Les finances de toutes les associations sont soumises à différents contrôles :

  • Lorsqu’elles bénéficient de subventions pour un montant annuel supérieur à 153 000 euros, elles doivent faire appel à un commissaire aux comptes.
  • De surcroît, la Cour des comptes peut contrôler les associations faisant un appel public à la générosité « afin de vérifier la conformité des dépenses engagées par ces organismes aux objectifs poursuivis par un appel public à la générosité ».
  • Les libéralités dont bénéficient les associations cultuelles sont soumises à une déclaration au préfet qui a la possibilité de s’y opposer si l’association ne répond pas aux conditions cumulatives et nécessaires à sa création, à savoir l’exercice public et exclusif du culte, le respect de l’ordre public, la définition de la circonscription religieuse, la composition de l’association et enfin les statuts précis définissant l’objet de l’association.
  • Pour les financements étrangers, on ne peut négliger le rôle d’institutions comme TRACFIN. Il paraît en revanche difficile d’interdire ou de limiter les financements étrangers.
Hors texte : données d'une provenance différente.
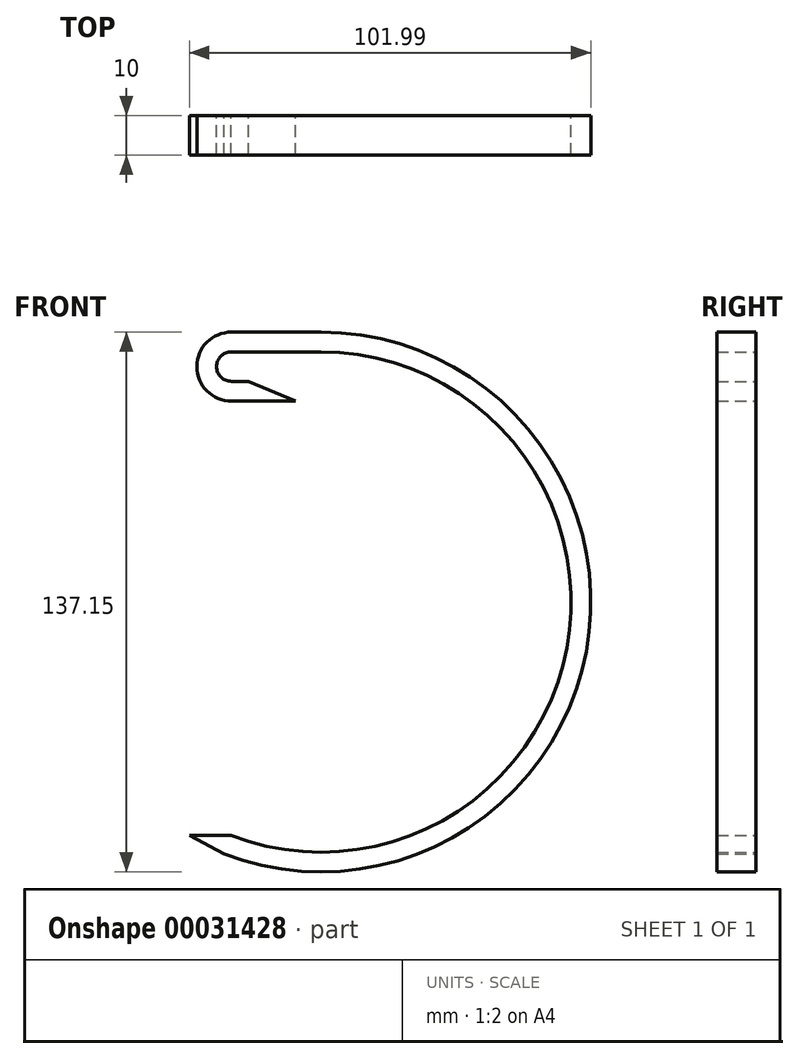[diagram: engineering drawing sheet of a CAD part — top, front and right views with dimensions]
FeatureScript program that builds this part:
annotation { "Feature Type Name" : "Feature", "Feature Type Description" : "" }
export const myFeature = defineFeature(function(context is Context, id is Id, definition is map)
    precondition{}
    {
        {
            var Q0;
            Q0=qCreatedBy(makeId("Front.planeOp"),FACE);
            var sketch = newSketch(context, id + "F0", { "sketchPlane" : qUnion([Q0])});
            skArc(sketch, "E0", {"start": v(-10.92, 15.9) * mm, "mid": v(56.5, -65.22) * mm, "end": v(-35.58, -116.66) * mm});
            skArc(sketch, "E1.0", {"start": v(-10.92, 10.9) * mm, "mid": v(51.58, -64.3) * mm, "end": v(-33.78, -112) * mm});
            skLineSegment(sketch, "E2", {"start": v(-33.78, -112) * mm, "end": v(-44.34, -112) * mm});
            skLineSegment(sketch, "E3", {"start": v(-44.34, -112) * mm, "end": v(-35.58, -116.66) * mm});
            skLineSegment(sketch, "E4", {"start": v(-10.92, 15.9) * mm, "end": v(-33.68, 15.9) * mm});
            skLineSegment(sketch, "E5", {"start": v(-10.92, 10.9) * mm, "end": v(-33.68, 10.9) * mm});
            skArc(sketch, "E6", {"start": v(-33.68, 10.9) * mm, "mid": v(-37.43, 7.14) * mm, "end": v(-33.68, 3.39) * mm});
            skArc(sketch, "E7.0", {"start": v(-33.68, 15.9) * mm, "mid": v(-42.43, 7.14) * mm, "end": v(-33.68, -1.61) * mm});
            skLineSegment(sketch, "E8", {"start": v(-33.68, 3.39) * mm, "end": v(-29.3, 3.39) * mm});
            skLineSegment(sketch, "E9", {"start": v(-33.68, -1.61) * mm, "end": v(-29.3, -1.61) * mm});
            skLineSegment(sketch, "E10", {"start": v(-29.3, -1.61) * mm, "end": v(-17.38, -1.61) * mm});
            skLineSegment(sketch, "E11", {"start": v(-17.38, -1.61) * mm, "end": v(-29.3, 3.39) * mm});
            skSolve(sketch);
        }
        {
            var Q0;
            Q0 = qSketchRegion(id + "F0", true);
            extrude(context, id + "F1", {"entities" : qUnion([Q0]), "depth" : 10 * mm});
        }
    });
Dans une affaire française où était en cause le contrôle de capitaux étrangers au profit de l’église de scientologie, la Cour de justice de l’Union européenne s’était montrée hostile à la mise en place d’un régime d’autorisation administrative[3]CJCE, 14 mars 2000, Association Eglise de scientologie de Paris et Scientology International Reserves Trust c/ Premier ministre, Aff. C-54/99., un régime de déclaration préalable semble le maximum qui puisse être imposé.

Au-delà de ces contrôles financiers, les pouvoirs publics ne sont pas démunis pour surveiller les associations à vocation cultuelle qui connaîtraient des dérives. L’article L 212-1 du code de la sécurité intérieure confère au Président de la République le pouvoir de dissoudre , par décret en conseil des ministres, des associations qui inciteraient notamment à la haine, à la discrimination raciale ou au terrorisme. De telles mesures ont déjà été adoptées contre l’association Rahma de Torcy Marne-la-Vallée et l’association « Fraternité musulmane Sanâbil (Les Epis) ».
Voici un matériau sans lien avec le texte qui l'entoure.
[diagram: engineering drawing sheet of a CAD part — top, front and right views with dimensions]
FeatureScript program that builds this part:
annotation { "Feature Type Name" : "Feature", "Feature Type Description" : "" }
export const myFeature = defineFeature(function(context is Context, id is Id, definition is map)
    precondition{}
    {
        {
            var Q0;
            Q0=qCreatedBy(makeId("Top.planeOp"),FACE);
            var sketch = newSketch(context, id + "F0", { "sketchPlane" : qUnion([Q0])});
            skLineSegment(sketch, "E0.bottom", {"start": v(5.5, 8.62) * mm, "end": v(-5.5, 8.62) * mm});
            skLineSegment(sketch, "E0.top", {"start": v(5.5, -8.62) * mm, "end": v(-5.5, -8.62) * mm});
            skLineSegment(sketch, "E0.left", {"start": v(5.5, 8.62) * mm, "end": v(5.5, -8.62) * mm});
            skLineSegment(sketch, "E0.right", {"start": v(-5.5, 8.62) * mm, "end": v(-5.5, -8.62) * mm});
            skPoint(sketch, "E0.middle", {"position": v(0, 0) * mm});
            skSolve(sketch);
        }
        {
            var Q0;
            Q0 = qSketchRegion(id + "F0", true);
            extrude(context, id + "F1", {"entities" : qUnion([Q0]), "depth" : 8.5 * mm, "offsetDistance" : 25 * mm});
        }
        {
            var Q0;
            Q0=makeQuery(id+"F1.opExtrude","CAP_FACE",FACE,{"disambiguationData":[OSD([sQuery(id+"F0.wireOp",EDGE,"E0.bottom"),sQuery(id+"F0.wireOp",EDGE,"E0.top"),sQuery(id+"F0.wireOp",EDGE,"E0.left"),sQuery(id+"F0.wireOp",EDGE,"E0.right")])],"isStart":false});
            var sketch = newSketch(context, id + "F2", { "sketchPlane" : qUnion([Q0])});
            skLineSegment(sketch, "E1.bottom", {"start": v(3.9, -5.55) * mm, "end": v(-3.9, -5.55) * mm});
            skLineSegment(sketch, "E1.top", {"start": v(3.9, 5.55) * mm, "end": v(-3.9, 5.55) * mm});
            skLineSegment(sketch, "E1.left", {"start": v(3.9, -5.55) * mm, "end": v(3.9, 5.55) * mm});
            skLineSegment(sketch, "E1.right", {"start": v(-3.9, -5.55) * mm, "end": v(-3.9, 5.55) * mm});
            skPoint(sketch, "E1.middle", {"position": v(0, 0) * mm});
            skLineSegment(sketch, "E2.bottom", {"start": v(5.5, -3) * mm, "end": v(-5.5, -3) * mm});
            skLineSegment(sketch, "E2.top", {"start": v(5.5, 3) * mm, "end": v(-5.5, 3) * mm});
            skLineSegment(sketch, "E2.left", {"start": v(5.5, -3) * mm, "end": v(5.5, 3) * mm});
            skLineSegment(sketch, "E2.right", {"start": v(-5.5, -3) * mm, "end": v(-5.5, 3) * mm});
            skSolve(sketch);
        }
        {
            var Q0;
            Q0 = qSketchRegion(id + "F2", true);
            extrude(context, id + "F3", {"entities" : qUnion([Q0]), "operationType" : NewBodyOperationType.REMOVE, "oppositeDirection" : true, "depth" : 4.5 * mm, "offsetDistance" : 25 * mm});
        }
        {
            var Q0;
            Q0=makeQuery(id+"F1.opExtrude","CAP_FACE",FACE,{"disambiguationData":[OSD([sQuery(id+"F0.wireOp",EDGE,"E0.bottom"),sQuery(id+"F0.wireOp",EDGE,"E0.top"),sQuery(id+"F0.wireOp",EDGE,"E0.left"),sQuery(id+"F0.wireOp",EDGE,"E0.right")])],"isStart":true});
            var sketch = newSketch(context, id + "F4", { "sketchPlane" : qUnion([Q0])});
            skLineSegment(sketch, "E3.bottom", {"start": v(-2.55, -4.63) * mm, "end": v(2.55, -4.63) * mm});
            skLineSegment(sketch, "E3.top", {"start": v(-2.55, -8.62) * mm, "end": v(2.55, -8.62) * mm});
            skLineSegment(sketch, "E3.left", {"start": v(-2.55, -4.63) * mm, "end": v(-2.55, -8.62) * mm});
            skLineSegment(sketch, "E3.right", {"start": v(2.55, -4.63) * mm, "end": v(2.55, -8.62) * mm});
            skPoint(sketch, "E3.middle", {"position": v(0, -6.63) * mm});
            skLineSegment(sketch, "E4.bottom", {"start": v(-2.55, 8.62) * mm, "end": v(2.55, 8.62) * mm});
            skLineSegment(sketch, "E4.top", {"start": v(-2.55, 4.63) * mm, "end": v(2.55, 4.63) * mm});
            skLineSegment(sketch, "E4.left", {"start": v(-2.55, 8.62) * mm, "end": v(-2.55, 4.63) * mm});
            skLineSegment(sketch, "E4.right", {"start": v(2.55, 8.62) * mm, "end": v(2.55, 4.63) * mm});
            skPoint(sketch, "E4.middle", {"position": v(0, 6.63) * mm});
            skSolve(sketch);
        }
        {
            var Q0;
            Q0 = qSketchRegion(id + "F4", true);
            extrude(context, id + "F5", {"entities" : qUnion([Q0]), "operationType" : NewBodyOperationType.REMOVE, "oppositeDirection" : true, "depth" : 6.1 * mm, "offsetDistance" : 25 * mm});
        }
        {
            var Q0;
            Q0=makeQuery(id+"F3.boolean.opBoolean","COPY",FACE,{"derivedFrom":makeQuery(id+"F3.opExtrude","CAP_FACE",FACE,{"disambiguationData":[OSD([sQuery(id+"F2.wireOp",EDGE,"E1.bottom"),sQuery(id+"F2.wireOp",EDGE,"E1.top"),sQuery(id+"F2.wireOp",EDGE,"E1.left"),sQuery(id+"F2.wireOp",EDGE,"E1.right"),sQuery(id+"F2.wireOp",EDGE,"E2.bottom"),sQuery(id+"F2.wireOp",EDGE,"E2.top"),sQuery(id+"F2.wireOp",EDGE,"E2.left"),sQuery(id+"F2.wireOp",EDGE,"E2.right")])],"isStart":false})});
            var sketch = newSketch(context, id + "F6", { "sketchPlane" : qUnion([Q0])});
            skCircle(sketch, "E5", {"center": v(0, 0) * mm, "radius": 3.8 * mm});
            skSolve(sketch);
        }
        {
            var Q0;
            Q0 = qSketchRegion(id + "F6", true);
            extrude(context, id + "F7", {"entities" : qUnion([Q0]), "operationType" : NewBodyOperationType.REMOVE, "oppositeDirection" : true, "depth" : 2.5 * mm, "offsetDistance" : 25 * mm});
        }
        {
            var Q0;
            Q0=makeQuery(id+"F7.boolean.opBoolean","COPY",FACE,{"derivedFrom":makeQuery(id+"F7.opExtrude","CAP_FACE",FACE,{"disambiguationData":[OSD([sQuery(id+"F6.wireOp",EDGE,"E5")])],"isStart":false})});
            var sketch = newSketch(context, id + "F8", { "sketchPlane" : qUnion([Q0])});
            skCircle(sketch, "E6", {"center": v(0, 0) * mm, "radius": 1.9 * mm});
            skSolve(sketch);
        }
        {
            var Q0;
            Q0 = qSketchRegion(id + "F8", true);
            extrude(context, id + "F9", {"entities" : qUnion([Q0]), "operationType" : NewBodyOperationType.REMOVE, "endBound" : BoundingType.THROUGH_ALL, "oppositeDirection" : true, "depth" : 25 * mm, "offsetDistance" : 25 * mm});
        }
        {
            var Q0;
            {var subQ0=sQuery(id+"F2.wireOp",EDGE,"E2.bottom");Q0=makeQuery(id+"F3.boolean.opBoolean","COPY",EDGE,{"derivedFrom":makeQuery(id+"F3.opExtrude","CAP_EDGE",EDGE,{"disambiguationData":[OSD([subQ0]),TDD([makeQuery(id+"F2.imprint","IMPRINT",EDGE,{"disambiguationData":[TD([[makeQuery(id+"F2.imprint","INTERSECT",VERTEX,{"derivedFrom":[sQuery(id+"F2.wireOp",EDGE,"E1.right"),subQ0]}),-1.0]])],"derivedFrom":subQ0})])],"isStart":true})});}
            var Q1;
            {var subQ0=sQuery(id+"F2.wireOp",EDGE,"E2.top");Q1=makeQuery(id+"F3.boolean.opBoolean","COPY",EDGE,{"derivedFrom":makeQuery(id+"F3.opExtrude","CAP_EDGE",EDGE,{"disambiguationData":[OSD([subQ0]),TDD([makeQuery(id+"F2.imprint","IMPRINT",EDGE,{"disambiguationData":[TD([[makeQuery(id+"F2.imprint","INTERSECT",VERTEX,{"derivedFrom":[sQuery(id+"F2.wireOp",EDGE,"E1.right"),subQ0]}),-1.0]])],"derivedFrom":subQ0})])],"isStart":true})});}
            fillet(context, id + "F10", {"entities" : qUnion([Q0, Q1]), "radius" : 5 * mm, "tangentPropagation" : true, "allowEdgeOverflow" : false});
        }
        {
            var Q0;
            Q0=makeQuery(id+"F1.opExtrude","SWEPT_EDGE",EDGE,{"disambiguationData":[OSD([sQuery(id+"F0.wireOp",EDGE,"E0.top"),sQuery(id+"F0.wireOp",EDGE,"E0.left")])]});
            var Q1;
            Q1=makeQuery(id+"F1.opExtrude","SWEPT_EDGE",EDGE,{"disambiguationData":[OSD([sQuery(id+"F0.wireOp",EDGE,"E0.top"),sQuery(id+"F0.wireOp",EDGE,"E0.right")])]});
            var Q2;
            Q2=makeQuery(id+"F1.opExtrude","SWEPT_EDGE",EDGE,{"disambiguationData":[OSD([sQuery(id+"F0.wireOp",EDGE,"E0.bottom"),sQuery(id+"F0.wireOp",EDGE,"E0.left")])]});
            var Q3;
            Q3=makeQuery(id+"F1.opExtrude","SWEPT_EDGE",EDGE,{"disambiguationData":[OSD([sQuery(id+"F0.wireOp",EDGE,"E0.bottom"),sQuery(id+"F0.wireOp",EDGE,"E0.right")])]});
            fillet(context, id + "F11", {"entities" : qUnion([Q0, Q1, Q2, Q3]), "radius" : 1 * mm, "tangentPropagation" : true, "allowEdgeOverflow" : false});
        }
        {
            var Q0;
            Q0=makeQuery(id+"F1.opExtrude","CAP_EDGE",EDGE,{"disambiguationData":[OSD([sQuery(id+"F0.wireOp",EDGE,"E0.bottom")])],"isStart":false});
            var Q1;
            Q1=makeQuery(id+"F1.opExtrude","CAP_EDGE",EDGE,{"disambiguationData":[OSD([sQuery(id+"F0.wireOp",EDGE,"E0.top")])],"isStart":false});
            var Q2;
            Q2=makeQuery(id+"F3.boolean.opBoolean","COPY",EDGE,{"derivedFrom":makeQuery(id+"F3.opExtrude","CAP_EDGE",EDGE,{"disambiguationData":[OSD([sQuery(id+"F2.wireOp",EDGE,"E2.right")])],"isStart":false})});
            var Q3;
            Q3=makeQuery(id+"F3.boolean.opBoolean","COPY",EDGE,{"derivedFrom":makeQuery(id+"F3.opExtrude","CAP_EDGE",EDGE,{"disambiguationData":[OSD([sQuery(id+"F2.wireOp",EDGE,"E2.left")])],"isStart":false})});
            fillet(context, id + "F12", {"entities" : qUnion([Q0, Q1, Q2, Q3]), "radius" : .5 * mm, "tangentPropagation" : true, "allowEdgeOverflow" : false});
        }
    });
Par ailleurs l’article 3 de la loi de 1901 donne au Tribunal de grande instance le pouvoir de dissoudre une association contraire à l’ordre public. Il peut être saisi par toute personne intéressée ou par le ministère public.
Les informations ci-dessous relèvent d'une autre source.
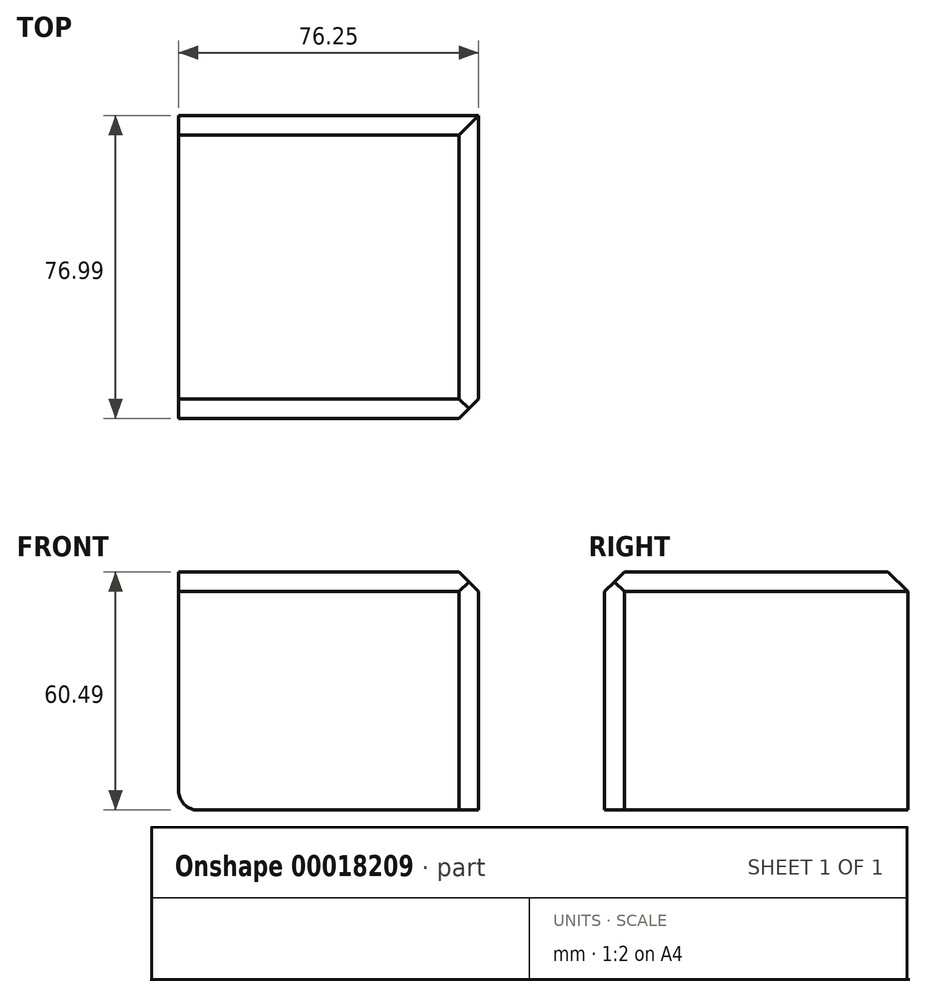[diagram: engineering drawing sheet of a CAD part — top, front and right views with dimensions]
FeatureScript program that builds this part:
annotation { "Feature Type Name" : "Feature", "Feature Type Description" : "" }
export const myFeature = defineFeature(function(context is Context, id is Id, definition is map)
    precondition{}
    {
        {
            var Q0;
            Q0=qCreatedBy(makeId("Top.planeOp"),FACE);
            var sketch = newSketch(context, id + "F0", { "sketchPlane" : qUnion([Q0])});
            skLineSegment(sketch, "E0.bottom", {"start": v(0, 0) * mm, "end": v(76.25, 0) * mm});
            skLineSegment(sketch, "E0.top", {"start": v(0, -77) * mm, "end": v(76.25, -77) * mm});
            skLineSegment(sketch, "E0.left", {"start": v(0, 0) * mm, "end": v(0, -77) * mm});
            skLineSegment(sketch, "E0.right", {"start": v(76.25, 0) * mm, "end": v(76.25, -77) * mm});
            skSolve(sketch);
        }
        {
            var Q0;
            Q0=makeQuery(id+"F0.imprint","IMPRINT",FACE,{"disambiguationData":[TD([[makeQuery(id+"F0.imprint","IMPRINT",EDGE,{"derivedFrom":sQuery(id+"F0.wireOp",EDGE,"E0.bottom")}),-1.0]])]});
            extrude(context, id + "F1", {"entities" : qUnion([Q0]), "depth" : 60.5 * mm});
        }
        {
            var Q0;
            Q0=makeQuery(id+"F1.opExtrude","CAP_EDGE",EDGE,{"disambiguationData":[OSD([sQuery(id+"F0.wireOp",EDGE,"E0.right")])],"isStart":false});
            var Q1;
            Q1=makeQuery(id+"F1.opExtrude","SWEPT_EDGE",EDGE,{"disambiguationData":[OSD([sQuery(id+"F0.wireOp",EDGE,"E0.top"),sQuery(id+"F0.wireOp",EDGE,"E0.right")])]});
            chamfer(context, id + "F2", {"entities" : qUnion([Q0, Q1]), "width" : 5 * mm, "tangentPropagation" : true});
        }
        {
            var Q0;
            Q0=makeQuery(id+"F1.opExtrude","CAP_EDGE",EDGE,{"disambiguationData":[OSD([sQuery(id+"F0.wireOp",EDGE,"E0.top")])],"isStart":false});
            var Q1;
            Q1=makeQuery(id+"F1.opExtrude","CAP_EDGE",EDGE,{"disambiguationData":[OSD([sQuery(id+"F0.wireOp",EDGE,"E0.bottom")])],"isStart":false});
            chamfer(context, id + "F3", {"entities" : qUnion([Q0, Q1]), "width" : 5 * mm, "tangentPropagation" : true});
        }
        {
            var Q0;
            Q0=makeQuery(id+"F1.opExtrude","CAP_EDGE",EDGE,{"disambiguationData":[OSD([sQuery(id+"F0.wireOp",EDGE,"E0.left")])],"isStart":true});
            fillet(context, id + "F4", {"entities" : qUnion([Q0]), "radius" : 5 * mm, "tangentPropagation" : true, "allowEdgeOverflow" : false});
        }
    });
Dans ce cadre, la récente proposition de loi tendant à imposer aux ministres des cultes de justifier d’une formation les qualifiant à l’exercice de ce culte apparaît fort surprenante. Elle vise d’abord à interdire aux associations à vocation cultuelle de recourir aux associations loi de 1901, et leur impose de s’inscrire dans le cadre de la loi de 1905. Il s’agit là bien évidemment d’une discrimination en raison de la religion, probablement contraire à la Constitution et à la Convention européenne des droits de l’Homme. En outre, elle prévoit d’imposer aux ministres du culte « une formation spécifique leur assurant une connaissance suffisante des principes civils et civiques ainsi que des rites de cette confession, dispensée et sanctionnée par une instance suffisamment représentative de ce culte sur le territoire national ». Ministre du culte deviendrait ainsi presque une profession réglementée, comme les avocats ou les coiffeurs ! Une telle disposition ne paraît guère compatible avec le principe de laïcité qui, selon le Conseil constitutionnel, implique que « la République garantisse le libre exercice des cultes ».

En définitive, avant de réviser la loi de 1905, le législateur devrait particulièrement méditer la célèbre préconisation de Montesquieu, « les lois inutiles affaiblissent les lois nécessaires ». Il est vrai que Montesquieu était libéral et combattait le despotisme ; il ignorait tout du néolibéralisme et de sa volonté de tout régimenter… et qu’un concordat, même non-dit[4]Selon l’expression du philosophe et membre de l’Académie française Jean-Luc Marion., vise à la concorde et non à la discorde. 

Notes

1 CE, 16 mars 2005, ministre de l’Outre-Mer c/ président de la Polynésie française.
2 Articles L 2252-4 et L 3231-5 du code général des collectivités territoriales.
3 CJCE, 14 mars 2000, Association Eglise de scientologie de Paris et Scientology International Reserves Trust c/ Premier ministre, Aff. C-54/99.
4 Selon l’expression du philosophe et membre de l’Académie française Jean-Luc Marion.